- Parts of the exercise -
1. In the Paris lockdown post, on what date will the greater freedoms become available?
2. List every thing the writer of the Paris lockdown post says has become difficult to plan during the pandemic.
3. Continue the Paris lockdown post after its last sentence, in the same first-person voice.

I write to you again from my apartment at 65 Quai d’Orsay, this time feeling a little mixed. On the one-hand I am optimistic for the greater freedoms what will become available to us on May 11. I am excited to be able to be outside without needing a hall-pass and to be able to see some my friends for the first time in many weeks. But I am also a little nervous that this greater freedom will also equal a greater risk for myself, and my larger community. The politics of government restrictions for the sake of public health has become surprisingly polarizing, especially in America, which to me has only made the ethics of moving toward some sense of normality in our daily lives more difficult to discern. I trust the French government a lot more than the American right now but recognize that no state is perfect. Even the French government has begun acting against expert recommendations and against the wishes of over 300 municipality mayors including Paris Mayor, Anne Hidalgo with the May 11th softening. Which is disconcerting, and complex.
In the midst of all this uncertainty within myself and in the broader world, I am still trying to live my life as normally as I can, and it’s kind of hard. I am a planner through and through, it’s what allows me to maintain a sense of control in uncertain times, but with this pandemic it has become difficult to plan anything from future jobs, to post Paris housing, to vacation plans, to what I am going to do next week. I’m sure as you are reading this, many of you have been encountering many of the same types of difficulties. Whenever my life feels out of control, I plan. My plan gives me a sense of security and direction when I would otherwise feel overwhelmed or out of control. But right now, planning for anything can feel more destabilizing than securing.

[Dataset items]
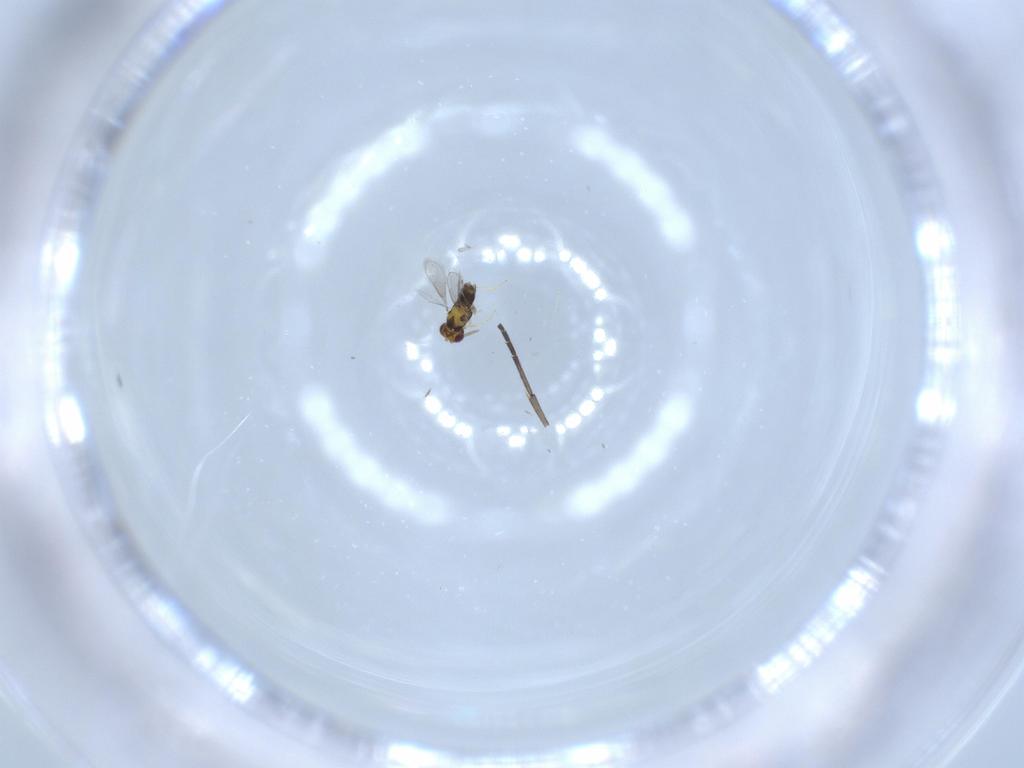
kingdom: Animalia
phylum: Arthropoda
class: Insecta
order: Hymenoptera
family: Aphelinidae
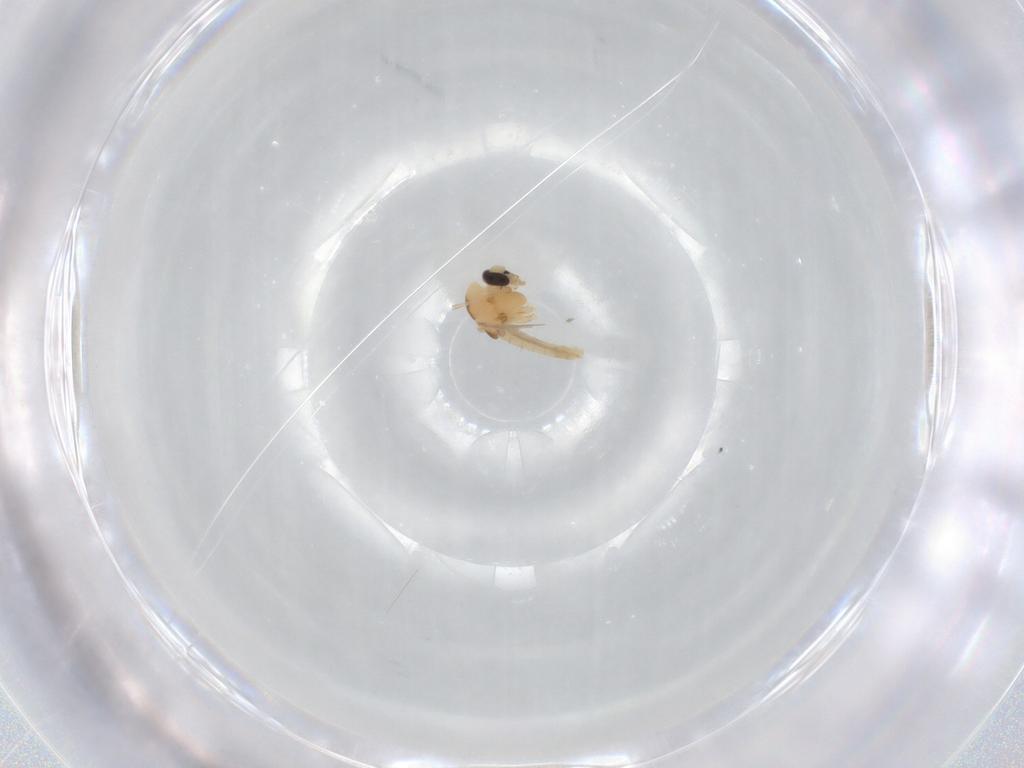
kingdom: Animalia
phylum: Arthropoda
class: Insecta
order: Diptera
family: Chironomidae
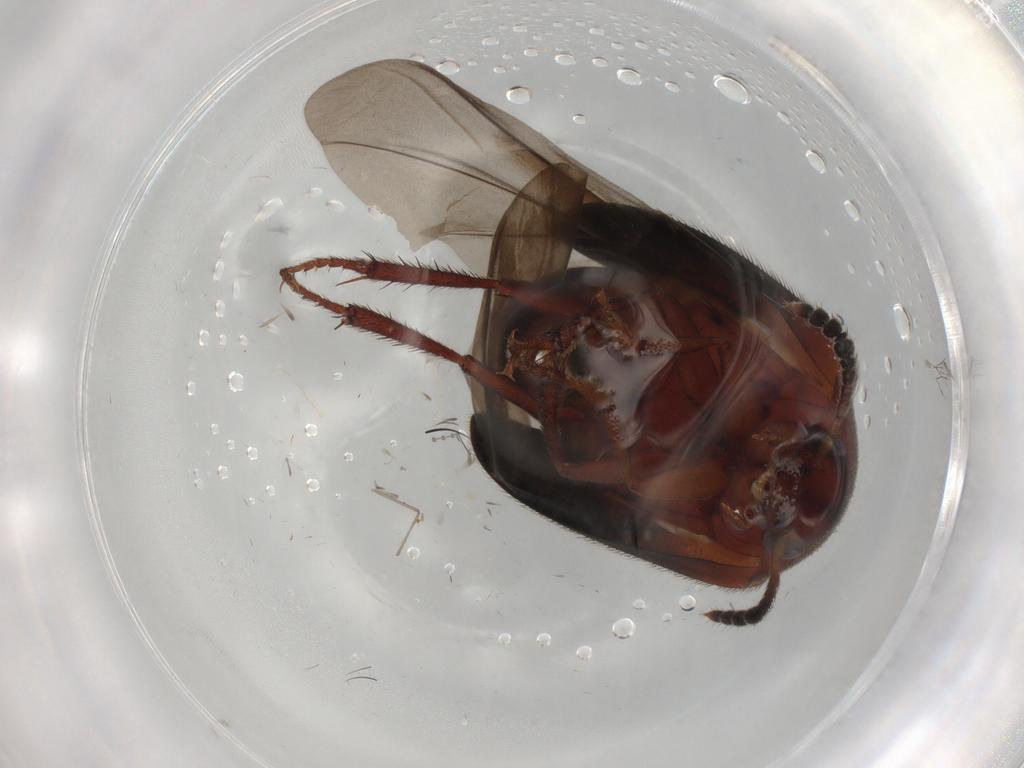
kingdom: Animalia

- Responses to the tasks -
1. May 11

2.
- Future jobs
- Post Paris housing
- Vacation plans
- What the writer is going to do next week

3.
Essentially, this time is requiring me to practice a somewhat new skill, flexibility. Being flexible is something I think a lot of us may struggle with. The idea of having had a solid plan to do one thing, and then all the sudden finding yourself needing to pivot is challenging. There are a lot of reasons I was planning the specific things I was planning, from gaining more work experience before entering an impossibly tough job market, to fulfilling lifelong dreams of travel. This process, however, has led me on a path of reflection with scripture. Particularly with the disciples who had plans to follow Jesus and learn from him for many years, only to find themselves adrift a sea upon his crucifixion.
For much of my life, I have thought that I understood what this experience might have been like for the disciples to have their sense of security and purpose ripped away in a single moment, but I did not. After Christ’s death, their robust plans for the future now seemed impossible. The reaction for some was to gather and regroup, for others it was to go away, for others it was to doubt Christ’s power over death, but all of them included an element of mourning, and sitting with their pain. But the story doesn’t end there, because Christ rose! This again radically changed their thinking and became a cause for reimaging their future. Christ conquered death, but the future plans of the disciples still needed to shift. They needed to become flexible is ways many of them may have doubted even possible.
Are the parallels between the situation of the disciples and our situation now very different? Yes, of course. But I have found hope and inspiration in the example of the disciples as people who were able to pivot and be flexible to changing circumstances because they believed in the hope of Jesus and in the resurrection.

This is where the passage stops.